■ Source document:
This is that part where you, the reader, struggle to detach this image from stories you’ve heard your Luyia friends tell about some of their interesting experiences back at home, upcountry.

A good number of Luyias really are guilty of contriving to always have the better share of certain meals. Luyia men in particular, have historically benefited from traditions that denied women the opportunity to fully enjoy chicken, as some parts were only served to the older male members of the household, the most infamous prohibition being that of emondo, the gizzard.

There is no concrete reason why the ban existed except that the emondo was meant for vasakuru, the elders only, as my aunt tells me. My efforts to reach an elder for an explanation about why the emondo was reserved solely for them were met with reticence. An online group that discusses a wide range of issues on the subject of Luyia culture and life—known on YouTube as the Luyia Fun Group—offers an interesting reason why women are prohibited from eating emondo in one of their videos. They claim that the emondo was found (by the elders) to bear a striking resemblance to a certain part of a woman’s body, and therefore rendered women unfit to eat it because of the homosexual imagery suggested. If there is any truth to this claim, and knowing our ancestors for who they were, the ban must have been a metaphor for their stand on a conversation many of them were obviously not ready to have.

Today, this metaphor has clearly been stripped of its latency. The stand it sought to soften remains in the community though, an oxymoron of the idea that queer manifestations of sexuality are imports of the western world to Africa. There’s still great denial of the existence of homosexuality in African communities, and where denial has failed cloak and dagger have been employed. Dissenting arguments usually range from homosexuality being against traditional African values, to it being unchristian, and most recently, a product of our continent’s interaction with Western culture on social media.

■ Written problem A: In the emondo passage, which part of the chicken is the emondo?
■ Written problem B: Return the stretch of the emondo passage that starts at the words "This is that" and stops after "at home, upcountry.".
The lines that follow play no part in this work.

■ Supplied information:
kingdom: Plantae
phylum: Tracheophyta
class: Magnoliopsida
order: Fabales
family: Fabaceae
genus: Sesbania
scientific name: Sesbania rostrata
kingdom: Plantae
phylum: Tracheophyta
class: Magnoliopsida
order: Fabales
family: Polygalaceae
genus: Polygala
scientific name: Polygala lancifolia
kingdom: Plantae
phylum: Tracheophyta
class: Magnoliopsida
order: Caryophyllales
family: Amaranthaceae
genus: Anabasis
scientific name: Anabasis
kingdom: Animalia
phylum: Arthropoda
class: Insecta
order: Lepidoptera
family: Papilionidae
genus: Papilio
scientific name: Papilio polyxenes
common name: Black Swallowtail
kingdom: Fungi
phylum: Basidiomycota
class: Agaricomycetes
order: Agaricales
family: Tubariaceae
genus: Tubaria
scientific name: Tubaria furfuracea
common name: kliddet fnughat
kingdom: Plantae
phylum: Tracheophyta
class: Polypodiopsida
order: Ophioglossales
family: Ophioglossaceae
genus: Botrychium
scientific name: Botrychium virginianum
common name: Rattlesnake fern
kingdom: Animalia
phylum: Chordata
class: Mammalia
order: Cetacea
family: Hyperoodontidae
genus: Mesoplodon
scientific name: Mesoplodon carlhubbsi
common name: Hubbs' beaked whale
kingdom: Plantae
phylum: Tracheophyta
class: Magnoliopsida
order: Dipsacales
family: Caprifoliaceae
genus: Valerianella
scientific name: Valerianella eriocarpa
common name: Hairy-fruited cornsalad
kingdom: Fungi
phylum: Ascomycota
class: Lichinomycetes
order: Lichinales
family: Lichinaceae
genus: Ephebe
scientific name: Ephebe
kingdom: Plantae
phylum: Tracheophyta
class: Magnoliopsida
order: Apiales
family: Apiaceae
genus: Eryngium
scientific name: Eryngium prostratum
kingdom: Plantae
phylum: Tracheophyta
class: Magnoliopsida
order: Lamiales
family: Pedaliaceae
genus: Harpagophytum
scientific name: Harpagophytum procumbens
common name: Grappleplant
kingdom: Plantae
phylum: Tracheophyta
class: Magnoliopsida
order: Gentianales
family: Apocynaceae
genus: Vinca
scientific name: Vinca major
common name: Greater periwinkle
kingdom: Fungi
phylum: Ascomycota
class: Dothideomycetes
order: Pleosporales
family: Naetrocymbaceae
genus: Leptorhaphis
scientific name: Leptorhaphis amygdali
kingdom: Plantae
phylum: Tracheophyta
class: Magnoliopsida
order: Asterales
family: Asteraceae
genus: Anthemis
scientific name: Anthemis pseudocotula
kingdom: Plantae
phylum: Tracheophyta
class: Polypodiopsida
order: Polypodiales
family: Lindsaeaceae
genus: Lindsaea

■ Complete response A: The gizzard.

■ Complete response B:
This is that part where you, the reader, struggle to detach this image from stories you’ve heard your Luyia friends tell about some of their interesting experiences back at home, upcountry.